Writing Internal Libraries for Analytics Work

Or packages, or modules, or whatever you wish to call them

R
data science
Author

Matt Kaye

Published

April 1, 2023

This post is part of a series called The Missing Semester of Your DS Education.

Introduction

By definition, library code is code that’s written to being reused by programs other than itself that are unrelated to each other. For instance, dplyr (R) and pandas (Python) are common examples of library code: Instead of writing code from scratch to work with tabular data, you might use one of those two fantastic libraries. And you get some additional benefits from using them:

  1. Those libraries are well-documented, so it’s easy to figure out how to use them.
  2. They’re well-tested, so you (presumably) know that bugs are less likely than if you were to try to write the same functionality from scratch.
  3. They’re (relatively) performant.
  4. They’re widely used, so it’s easy to find answers to questions and get help from the communities using them.

A Common Library

At CollegeVine, we have collegeviner: An R package containing a lot of code that we use very often for all kinds of analytics projects. Some things that live in collegeviner include:

  1. Plot theming code, so that we can consistently theme graphics across all of our work.
  2. A custom implementation of item-based collaborative filtering, which is core to our school recommendation system.
  3. DBI and aws.s3 wrappers for connecting to and querying our databases and working with data in S3.
  4. Helper methods for common math we do, such as converting between odds, log-odds, and probabilities.
  5. Miscellaneous helper code for things that don’t exist natively in R, such as yeet for removing an item from a list and %notin%, the inverse of the %in% operator.
  6. An implementation of the Brier Skill Score, which is a metric we often use for evaluating classification models.
  7. A lot more!

You might think of collegeviner as being a common library of things that our team does often, so we don’t need to repeat ourselves or reinvent the wheel.

A Toy Example

Let’s imagine that you’re setting up a common library (in this example, an R package) for your team. The first thing you might want to do is have some logic to help your team connect to your data warehouse. For this example, let’s just imagine that “warehouse” is your local Postgres instance. Then, you might write a method for your library called connect_to_dwh like this:

library(DBI)
library(rlang)
library(httr)
library(RPostgres)

connect_to_dwh <- function(url = Sys.getenv("DATA_WAREHOUSE_URL")) {
  if (url == "") abort("You must specify a dwh URL.")

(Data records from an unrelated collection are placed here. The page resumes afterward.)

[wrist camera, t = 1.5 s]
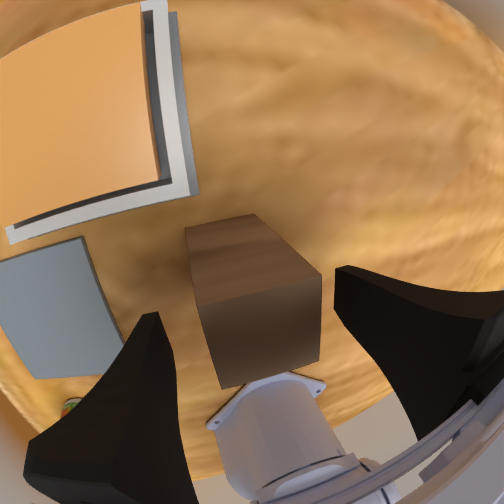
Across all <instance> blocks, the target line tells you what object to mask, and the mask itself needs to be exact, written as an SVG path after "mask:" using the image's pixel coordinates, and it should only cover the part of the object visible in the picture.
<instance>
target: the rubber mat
mask: <svg viewBox="0 0 504 504" xmlns="http://www.w3.org/2000/svg"><path fill="white" fill-rule="evenodd" d="M0 325H1V327H2V329H3V331H4V332H5V334H6V336H7V338H8V339H9V341H10V343H11V344H12V346H13V348H14V349H15V351H16V352H17V354H18V355H19V357H20V358H21V360H22V361H23V363H24V364H25V366H26V367H27V369H28V370H29V372H30V373H31V374H32V376H33V377H34V378H35V379H49V378H65V377H77V376H88V375H97V374H105V372H106V371H107V370H108V368H109V367H110V365H111V364H112V363H113V361H114V360H115V358H116V357H117V355H118V354H119V352H120V351H121V349H122V348H123V346H124V344H125V341H124V339H123V337H122V335H121V333H120V331H119V329H118V327H117V324H116V322H115V320H114V318H113V315H112V313H111V311H110V308H109V306H108V304H107V301H106V299H105V296H104V294H103V291H102V289H101V286H100V283H99V281H98V278H97V275H96V273H95V270H94V267H93V264H92V261H91V258H90V255H89V252H88V249H87V246H86V243H85V240H84V236H80V237H77V238H73V239H70V240H66V241H63V242H59V243H56V244H52V245H49V246H46V247H42V248H39V249H36V250H33V251H30V252H26V253H23V254H20V255H17V256H14V257H11V258H8V259H5V260H2V261H0Z"/></svg>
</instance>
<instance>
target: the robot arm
mask: <svg viewBox="0 0 504 504" xmlns="http://www.w3.org/2000/svg"><path fill="white" fill-rule="evenodd" d="M334 310H335V312H336V313H337V315H338V317H339V318H340V320H341V321H342V323H343V324H344V326H345V327H346V328H347V330H348V331H349V332H350V333H351V334H352V335H353V337H354V338H355V339H356V340H357V341H358V342H359V343H360V345H361V346H362V347H363V348H364V349H365V350H366V351H367V353H368V354H369V355H370V356H371V357H372V358H373V360H374V361H375V362H376V363H377V365H378V366H379V367H380V369H381V370H382V372H383V373H384V375H385V376H386V378H387V380H388V381H389V383H390V384H391V386H392V388H393V389H394V391H395V392H396V394H397V396H398V398H399V400H400V401H401V404H402V406H403V408H404V410H405V412H406V414H407V416H408V418H409V420H410V422H411V425H412V427H413V429H414V432H415V434H416V437H417V439H418V442H417V443H416V444H414V445H413V446H411V447H410V448H408V449H407V450H405V451H404V452H402V453H401V454H399V455H397V456H396V457H394V458H392V459H391V460H389V461H388V462H386V463H384V464H382V465H381V464H379V463H378V462H377V461H374V460H370V459H368V458H361V459H359V460H358V459H357V458H356V456H355V454H354V453H350V454H348V455H347V453H346V452H345V450H344V448H343V447H342V445H341V443H340V442H339V440H338V439H337V437H336V435H335V434H334V432H333V430H332V428H331V427H330V425H329V423H328V422H327V420H326V418H325V416H324V415H323V413H322V411H321V410H320V408H319V406H318V404H317V403H316V401H315V398H316V397H317V396H318V395H319V394H320V393H321V392H322V391H323V390H324V389H325V388H326V384H325V382H322V381H318V380H315V379H311V378H308V377H304V376H301V375H297V374H294V373H291V372H285V373H282V374H278V375H275V376H272V377H268V378H265V379H261V380H258V381H254V382H251V383H247V384H246V385H245V386H244V387H243V388H242V389H241V390H240V391H239V392H238V394H237V395H236V396H235V397H234V398H233V399H232V400H231V401H230V402H229V403H228V404H227V405H226V406H225V407H223V408H222V409H221V410H220V411H219V412H218V413H217V414H216V415H215V416H214V417H213V418H212V419H211V420H210V421H209V422H208V423H207V424H206V428H207V429H209V430H213V431H215V435H216V439H217V443H218V447H219V451H220V455H221V459H222V463H223V467H224V470H225V474H226V477H227V480H228V482H229V483H230V485H231V486H232V488H233V489H234V490H235V491H236V492H237V493H238V494H239V495H241V496H242V497H244V498H246V499H248V500H252V501H251V502H250V504H504V290H502V291H491V292H458V291H448V290H440V289H434V288H429V287H424V286H419V285H415V284H411V283H407V282H404V281H400V280H397V279H394V278H390V277H387V276H384V275H381V274H378V273H375V272H371V271H368V270H365V269H362V268H358V267H354V266H350V265H346V266H342V267H339V268H335V291H334ZM452 438H453V439H452ZM451 439H452V443H451V444H450V445H449V446H447V447H446V448H445V449H444V450H443V451H442V452H441V453H440V454H439V455H438V456H437V457H436V459H434V460H433V461H432V462H431V463H430V464H429V465H428V466H427V467H426V468H424V469H423V470H422V471H421V472H420V473H419V476H420V477H421V479H422V480H423V482H424V484H423V485H421V486H420V487H418V488H417V489H416V490H414V491H413V492H412V493H410V494H408V495H407V496H405V497H404V498H402V499H401V496H400V493H399V490H398V488H397V486H396V484H395V482H394V480H396V479H398V478H399V477H401V476H402V475H404V474H405V473H407V472H409V471H410V470H411V469H413V468H414V467H416V466H417V465H419V464H420V463H421V462H423V461H424V460H425V459H427V458H428V457H430V456H431V455H432V454H433V453H435V452H436V451H437V450H439V449H440V448H441V447H442V446H443V445H445V444H446V443H447V442H448V441H450V440H451ZM23 477H24V478H25V480H26V482H28V484H29V485H31V486H32V487H33V488H35V489H36V490H38V491H39V492H41V493H43V494H44V495H46V496H48V497H50V498H51V499H53V500H55V501H57V502H58V503H60V504H199V502H198V500H197V496H196V494H195V490H194V487H193V484H192V481H191V477H190V474H189V470H188V466H187V462H186V458H185V454H184V450H183V445H182V440H181V435H180V429H179V421H178V404H177V379H176V368H175V361H174V355H173V350H172V348H171V345H170V342H169V340H168V337H167V335H166V332H165V330H164V327H163V324H162V321H161V319H160V316H159V313H158V311H157V312H152V313H147V314H143V315H142V316H141V318H140V320H139V321H138V323H137V325H136V326H135V328H134V330H133V331H132V333H131V335H130V336H129V338H128V340H127V341H126V343H125V344H124V346H123V348H122V349H121V351H120V352H119V354H118V355H117V357H116V358H115V360H114V361H113V363H112V364H111V365H110V367H109V368H108V370H107V371H106V372H105V374H104V375H103V376H102V377H101V379H100V380H99V381H98V382H97V383H96V385H95V386H94V387H93V388H92V389H91V390H90V391H89V392H88V393H87V394H86V395H85V397H84V398H83V399H82V400H81V401H80V402H79V403H78V404H77V405H76V406H75V407H74V408H73V409H71V410H70V411H69V412H68V413H67V414H66V415H65V416H63V417H62V418H61V419H60V420H59V421H57V422H56V423H55V424H53V425H52V426H51V427H49V428H48V429H47V430H45V431H44V432H42V433H41V434H39V435H38V436H36V437H35V438H33V439H32V440H30V441H29V443H28V449H27V454H26V459H25V465H24V472H23ZM29 504H34V503H29Z"/></svg>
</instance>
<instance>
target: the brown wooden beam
mask: <svg viewBox="0 0 504 504" xmlns="http://www.w3.org/2000/svg"><path fill="white" fill-rule="evenodd" d="M185 232H186V240H187V247H188V254H189V261H190V268H191V275H192V281H193V288H194V294H195V300H196V305H197V309H198V313H199V317H200V320H201V324H202V327H203V331H204V334H205V338H206V341H207V345H208V348H209V351H210V355H211V358H212V361H213V364H214V367H215V371H216V374H217V377H218V380H219V383H220V386H221V389H222V390H223V389H227V388H231V387H235V386H239V385H243V384H247V383H251V382H254V381H258V380H261V379H265V378H268V377H272V376H275V375H278V374H282V373H285V372H288V371H291V370H294V369H297V368H300V367H303V366H306V365H309V364H312V363H314V362H317V361H319V354H320V335H321V306H322V275H321V274H320V273H319V272H318V271H317V270H316V269H315V268H314V267H313V266H312V265H311V264H309V263H308V262H307V261H306V260H305V259H304V258H303V257H302V256H301V255H300V254H298V253H297V252H296V251H295V250H294V249H293V248H292V247H291V246H290V245H289V244H287V243H286V242H285V241H284V240H283V239H282V238H281V237H280V236H279V235H277V234H276V233H275V232H274V231H273V230H272V229H271V228H270V227H268V226H267V225H266V224H265V223H264V222H263V221H262V220H261V219H259V218H258V217H257V216H256V215H255V214H251V215H246V216H240V217H235V218H230V219H225V220H220V221H215V222H210V223H205V224H201V225H196V226H191V227H186V228H185Z"/></svg>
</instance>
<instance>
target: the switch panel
mask: <svg viewBox="0 0 504 504" xmlns="http://www.w3.org/2000/svg"><path fill="white" fill-rule="evenodd" d="M138 3H139V2H138ZM134 4H135V3H134ZM140 4H141V9H142V14H143V18H144V23H145V43H146V58H147V70H148V81H149V91H150V100H151V108H152V116H153V123H154V131H155V137H156V144H157V151H158V157H159V163H160V169H161V174H162V175H161V177H160V178H159V180H158V181H153V182H149V183H145V184H140V185H136V186H132V187H128V188H124V189H121V190H117V191H113V192H109V193H106V194H102V195H99V196H95V197H92V198H88V199H85V200H82V201H78V202H75V203H72V204H69V205H66V206H63V207H59V208H56V209H54V210H51V211H48V212H45V213H42V214H39V215H36V216H34V217H31V218H28V219H26V220H23V221H20V222H18V223H15V224H13V225H10V226H8V227H5V230H6V233H7V236H8V240H9V243H10V245H11V244H14V243H17V242H20V241H23V240H25V239H28V240H29V239H31V238H34V237H38V236H41V235H44V234H47V233H50V232H53V231H56V230H60V229H63V228H66V227H69V226H73V225H76V224H80V223H83V222H87V221H90V220H94V219H98V218H101V217H105V216H109V215H113V214H116V213H120V212H124V211H128V210H132V209H136V208H141V207H145V206H149V205H153V204H158V203H162V202H167V201H171V200H176V199H181V198H186V197H191V196H196V195H200V194H199V188H198V182H197V176H196V169H195V163H194V156H193V150H192V143H191V136H190V129H189V121H188V114H187V106H186V98H185V90H184V81H183V72H182V63H181V53H180V43H179V31H178V19H177V11H175V12H168V6H167V0H148V1H143V2H140ZM129 5H130V4H129ZM125 6H126V5H125ZM121 7H122V6H121ZM114 9H115V8H114ZM110 10H111V9H110ZM107 11H108V10H107ZM100 13H101V12H100ZM97 14H98V13H97ZM94 15H95V14H94ZM91 16H92V15H91ZM88 17H89V16H88ZM85 18H86V17H85ZM80 20H81V19H80ZM77 21H78V20H77ZM72 23H73V22H72ZM67 25H68V24H67ZM62 27H63V26H62ZM60 28H61V27H60ZM55 30H56V29H55ZM53 31H54V30H53ZM51 32H52V31H51ZM42 36H43V35H42ZM40 37H41V36H40ZM38 38H39V37H38ZM36 39H37V38H36ZM34 40H35V39H34ZM23 46H24V45H23ZM21 47H22V46H21ZM16 50H17V49H16ZM14 51H15V50H14ZM9 54H10V53H9ZM6 56H7V55H6ZM1 59H2V58H1Z"/></svg>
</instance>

  check_installed(pkg = "httr")
  check_installed(pkg = "RPostgres")

  db_params <- parse_url(url)

  db_drv <- Postgres()
  db_user <- db_params$username
  db_password <- db_params$password
  db_host <- db_params$hostname
  db_port <- db_params$port %||% 5432
  db_name <- db_params$path

  dbConnect(
    db_drv,
    dbname = db_name,
    host = db_host,
    port = db_port,
    user = db_user,
    password = db_password
  )
}

Now you have a single function that your whole team can share to connect to your data warehouse, assuming that they can provide the connection string. Let’s test out how the workflow might look for querying data now.

Connecting

Sys.setenv(DATA_WAREHOUSE_URL = "postgresql://localhost:5432/postgres")

conn <- connect_to_dwh()

And that’s it! You’re connected. You can now query away using dbGetQuery(), a custom wrapper, dbplyr, or any other method of choice.

Querying

## Put some data into the warehouse for example purposes
dbWriteTable(conn, Id(schema = "blog", table = "iris"), janitor::clean_names(iris))

result <- dbGetQuery(
  conn = conn,
  "
  SELECT species, MAX(sepal_length) AS max_sepal_length
  FROM blog.iris
  GROUP BY species
  ORDER BY 2 DESC
  "
)

pretty_print(result)
species max_sepal_length
virginica 7.9
versicolor 7.0
setosa 5.8

Testing

It’s also important to test your code. testthat makes writing unit tests for your new connect_to_dwh function very simple.

library(testthat)

test_that("Connecting works as expected", {
  ## This should error because the URL is empty
  expect_error(
    connect_to_dwh(""),
    "You must specify a dwh URL"
  )
  
  conn <- connect_to_dwh()

  ## Should return a PqConnection object
  expect_s4_class(conn, "PqConnection")
  
  ## Should be able to query an example table
  expect_equal(
    dbGetQuery(conn, "SELECT COUNT(*) FROM blog.iris")$count,
    150
  )
})
Test passed 😀

Versioning

Lastly, it’s important to version your code. Semantic Versioning (SemVer) is a very common standard for versioning library code. In R specifically, you can read about versioning in Chapter 22 of R Packages.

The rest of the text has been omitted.